Transgenerational transmission of transcriptome induced by the LPS maternal stimulation
Although the F2 generation RNA-seq data comes from the spleen of 1-day-old chicken, the common DEGs obtained from the spleen tissues of F0, F1, and F2 chickens are still of reference value for the study of multi-generational transmission effects. The splenic transcriptome of the F2 generation was further analyzed to investigate the transgenerational transmission effect of transcriptome changes induced by the maternal stimulation. The results showed that the LPS maternal stimulus induced 2791 DEGs in the F2 generation, including 1741 up-regulated DEGs and 1050 down-regulated DEGs (Fig. 7A, P < 0.05, FC > 1.5). A total of 37 common DEGs were found among the F0, F1 and F2 generations, in which 10 DEGs have the same expression trend, including ENSGALG00000045832, ENSGALG00000036119, C3, CEP162, F13A1, GDPD2, MMR1L3, LY86, PDK4 and PPEF2 (Fig. 7B, C), revealing that the effect of maternal stimulation on the transcriptome of laying hens has a transgenerational transmission effect. The PPI networks showed that MMR1L3 and LY86 proteins are related to TLR4 (Fig. 7D, E), which is the main receptor of the LPS , indicating the transgenerational transmission effect of transcriptome may result from the LPS maternal stimulation.

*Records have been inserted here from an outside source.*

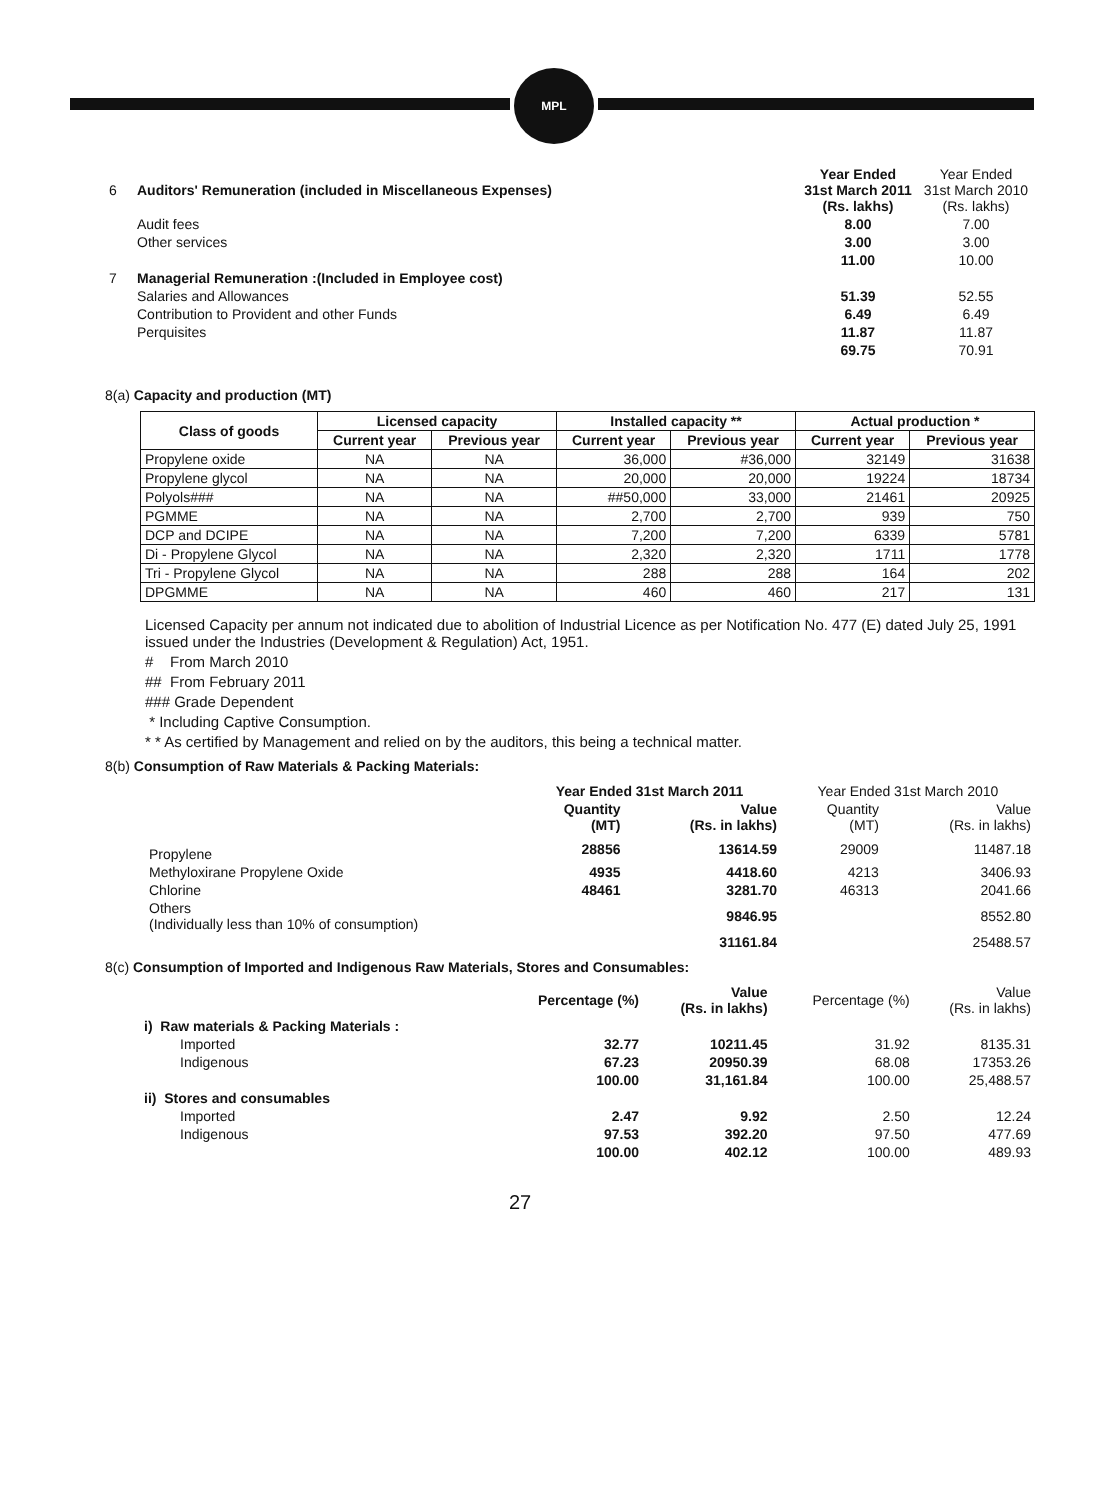MPL
| 6 | Auditors' Remuneration (included in Miscellaneous Expenses) | Year Ended 31st March 2011 (Rs. lakhs) | Year Ended 31st March 2010 (Rs. lakhs) |
| | Audit fees | 8.00 | 7.00 |
| | Other services | 3.00 | 3.00 |
| | | 11.00 | 10.00 |
| 7 | Managerial Remuneration :(Included in Employee cost) | | |
| | Salaries and Allowances | 51.39 | 52.55 |
| | Contribution to Provident and other Funds | 6.49 | 6.49 |
| | Perquisites | 11.87 | 11.87 |
| | | 69.75 | 70.91 |
8(a) Capacity and production (MT)
| Class of goods | Licensed capacity | | Installed capacity ** | | Actual production * | |
| --- | --- | --- | --- | --- | --- | --- |
| | Current year | Previous year | Current year | Previous year | Current year | Previous year |
| Propylene oxide | NA | NA | 36,000 | #36,000 | 32149 | 31638 |
| Propylene glycol | NA | NA | 20,000 | 20,000 | 19224 | 18734 |
| Polyols### | NA | NA | ##50,000 | 33,000 | 21461 | 20925 |
| PGMME | NA | NA | 2,700 | 2,700 | 939 | 750 |
| DCP and DCIPE | NA | NA | 7,200 | 7,200 | 6339 | 5781 |
| Di - Propylene Glycol | NA | NA | 2,320 | 2,320 | 1711 | 1778 |
| Tri - Propylene Glycol | NA | NA | 288 | 288 | 164 | 202 |
| DPGMME | NA | NA | 460 | 460 | 217 | 131 |
Licensed Capacity per annum not indicated due to abolition of Industrial Licence as per Notification No. 477 (E) dated July 25, 1991 issued under the Industries (Development & Regulation) Act, 1951.
# From March 2010
## From February 2011
### Grade Dependent
* Including Captive Consumption.
* * As certified by Management and relied on by the auditors, this being a technical matter.
8(b) Consumption of Raw Materials & Packing Materials:
| | Year Ended 31st March 2011 | | Year Ended 31st March 2010 | |
| | Quantity (MT) | Value (Rs. in lakhs) | Quantity (MT) | Value (Rs. in lakhs) |
| Propylene | 28856 | 13614.59 | 29009 | 11487.18 |
| Methyloxirane Propylene Oxide | 4935 | 4418.60 | 4213 | 3406.93 |
| Chlorine | 48461 | 3281.70 | 46313 | 2041.66 |
| Others (Individually less than 10% of consumption) | | 9846.95 | | 8552.80 |
| | | 31161.84 | | 25488.57 |
8(c) Consumption of Imported and Indigenous Raw Materials, Stores and Consumables:
| | Percentage (%) | Value (Rs. in lakhs) | Percentage (%) | Value (Rs. in lakhs) |
| i) Raw materials & Packing Materials : | | | | |
| Imported | 32.77 | 10211.45 | 31.92 | 8135.31 |
| Indigenous | 67.23 | 20950.39 | 68.08 | 17353.26 |
| | 100.00 | 31,161.84 | 100.00 | 25,488.57 |
| ii) Stores and consumables | | | | |
| Imported | 2.47 | 9.92 | 2.50 | 12.24 |
| Indigenous | 97.53 | 392.20 | 97.50 | 477.69 |
| | 100.00 | 402.12 | 100.00 | 489.93 |
27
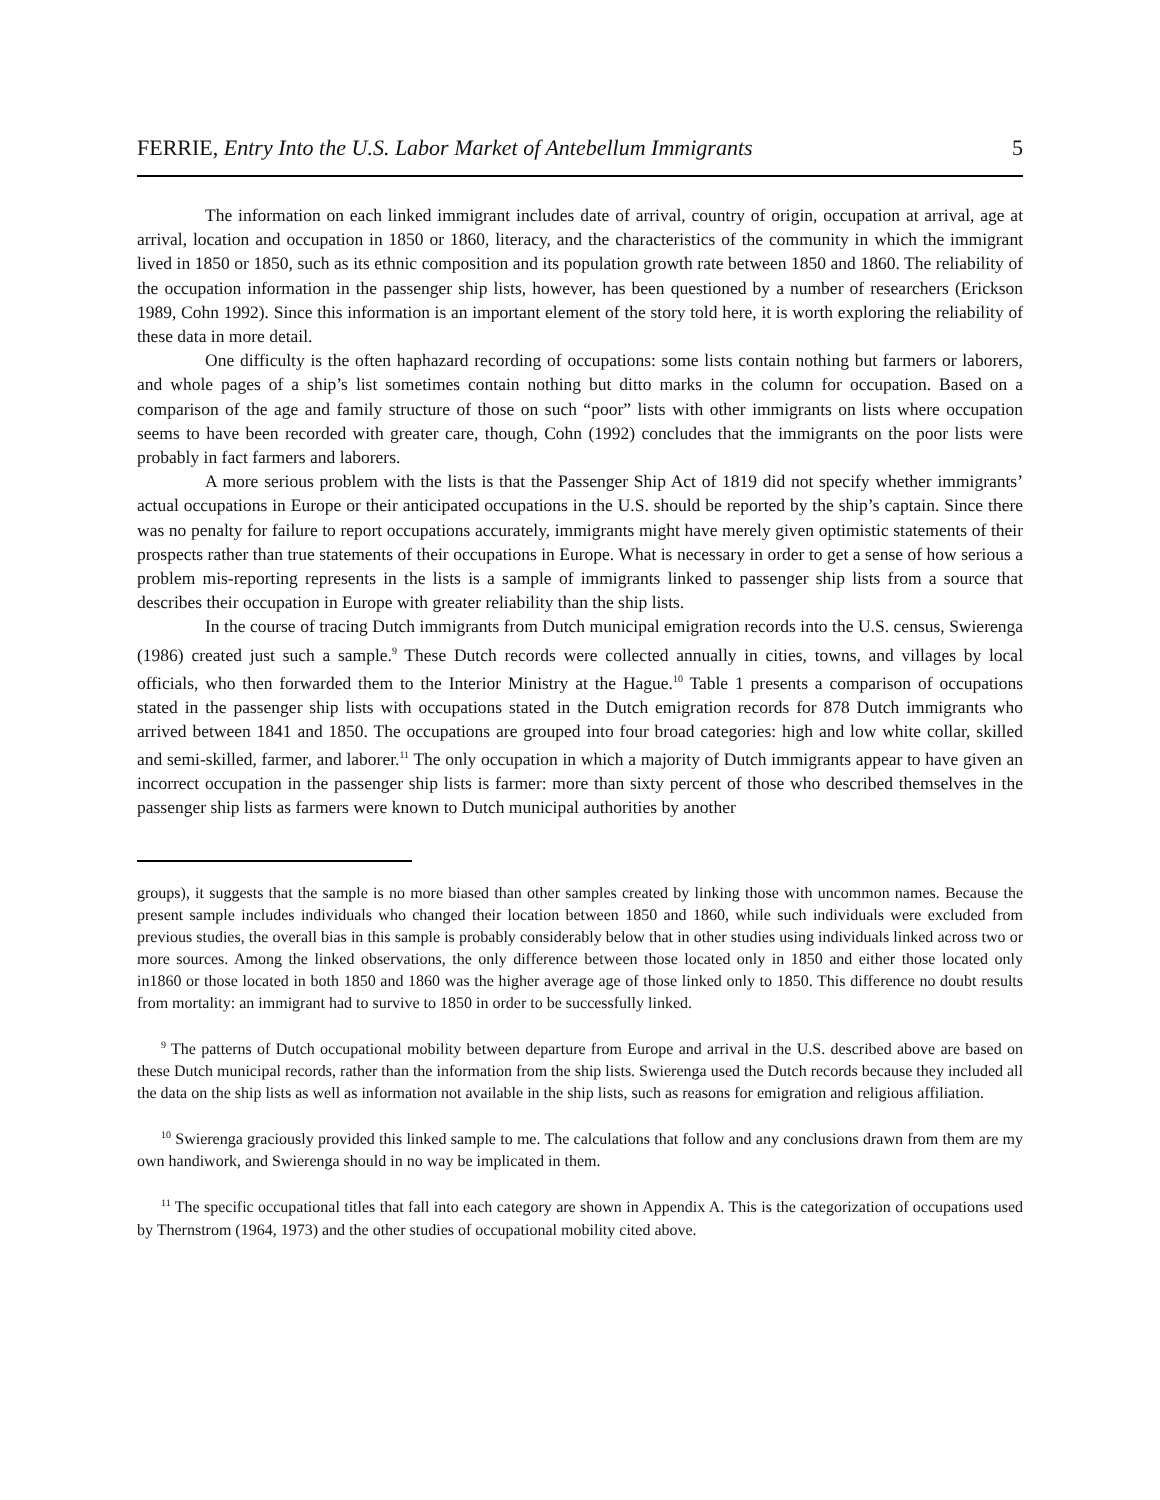FERRIE, Entry Into the U.S. Labor Market of Antebellum Immigrants 5
The information on each linked immigrant includes date of arrival, country of origin, occupation at arrival, age at arrival, location and occupation in 1850 or 1860, literacy, and the characteristics of the community in which the immigrant lived in 1850 or 1850, such as its ethnic composition and its population growth rate between 1850 and 1860. The reliability of the occupation information in the passenger ship lists, however, has been questioned by a number of researchers (Erickson 1989, Cohn 1992). Since this information is an important element of the story told here, it is worth exploring the reliability of these data in more detail.
One difficulty is the often haphazard recording of occupations: some lists contain nothing but farmers or laborers, and whole pages of a ship’s list sometimes contain nothing but ditto marks in the column for occupation. Based on a comparison of the age and family structure of those on such “poor” lists with other immigrants on lists where occupation seems to have been recorded with greater care, though, Cohn (1992) concludes that the immigrants on the poor lists were probably in fact farmers and laborers.
A more serious problem with the lists is that the Passenger Ship Act of 1819 did not specify whether immigrants’ actual occupations in Europe or their anticipated occupations in the U.S. should be reported by the ship’s captain. Since there was no penalty for failure to report occupations accurately, immigrants might have merely given optimistic statements of their prospects rather than true statements of their occupations in Europe. What is necessary in order to get a sense of how serious a problem mis-reporting represents in the lists is a sample of immigrants linked to passenger ship lists from a source that describes their occupation in Europe with greater reliability than the ship lists.
In the course of tracing Dutch immigrants from Dutch municipal emigration records into the U.S. census, Swierenga (1986) created just such a sample.<sup>9</sup> These Dutch records were collected annually in cities, towns, and villages by local officials, who then forwarded them to the Interior Ministry at the Hague.<sup>10</sup> Table 1 presents a comparison of occupations stated in the passenger ship lists with occupations stated in the Dutch emigration records for 878 Dutch immigrants who arrived between 1841 and 1850. The occupations are grouped into four broad categories: high and low white collar, skilled and semi-skilled, farmer, and laborer.<sup>11</sup> The only occupation in which a majority of Dutch immigrants appear to have given an incorrect occupation in the passenger ship lists is farmer: more than sixty percent of those who described themselves in the passenger ship lists as farmers were known to Dutch municipal authorities by another
groups), it suggests that the sample is no more biased than other samples created by linking those with uncommon names. Because the present sample includes individuals who changed their location between 1850 and 1860, while such individuals were excluded from previous studies, the overall bias in this sample is probably considerably below that in other studies using individuals linked across two or more sources. Among the linked observations, the only difference between those located only in 1850 and either those located only in1860 or those located in both 1850 and 1860 was the higher average age of those linked only to 1850. This difference no doubt results from mortality: an immigrant had to survive to 1850 in order to be successfully linked.
<sup>9</sup> The patterns of Dutch occupational mobility between departure from Europe and arrival in the U.S. described above are based on these Dutch municipal records, rather than the information from the ship lists. Swierenga used the Dutch records because they included all the data on the ship lists as well as information not available in the ship lists, such as reasons for emigration and religious affiliation.
<sup>10</sup> Swierenga graciously provided this linked sample to me. The calculations that follow and any conclusions drawn from them are my own handiwork, and Swierenga should in no way be implicated in them.
<sup>11</sup> The specific occupational titles that fall into each category are shown in Appendix A. This is the categorization of occupations used by Thernstrom (1964, 1973) and the other studies of occupational mobility cited above.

Regulation of transgenerational transmission of transcriptome on egg-laying rate of hens
In addition, we extracted the FPKM of the F1 hens of the above 10 DEGs with transgenerational transmission effect and conducted a Pearson correlation analysis with the egg-laying rate of the F1 hens at 53 weeks of age. Five genes (50%) were found to have a correlation of more than 0.5 with egg-laying rate, including MMR1L3, C3, F13A1, LY86 and GDPD2 (Fig. 8). Among them, MMR1L3, C3, F13A1 and LY86 genes were negatively correlated with egg-laying rate, depicting that these genes inhibit the reproductive performance of laying hens. The GDPD2 gene was positively correlated with the egg-laying rate, indicating that this gene can moderately promote the reproductive performance of hens (Fig. 8). The significantly up-regulation of MMR1L3, C3, F13A1 and LY86 genes and the significantly down-regulation of GDPD2 in the LPS group of the three generations of hens indicate that the LPS maternal stimulation may promote the expression of MMR1L3, C3, F13A1, LY86 genes while inhibiting the expression of GDPD2 gene to reduce the egg-laying rate of hens, and this effect may has a transgenerational transmission effect.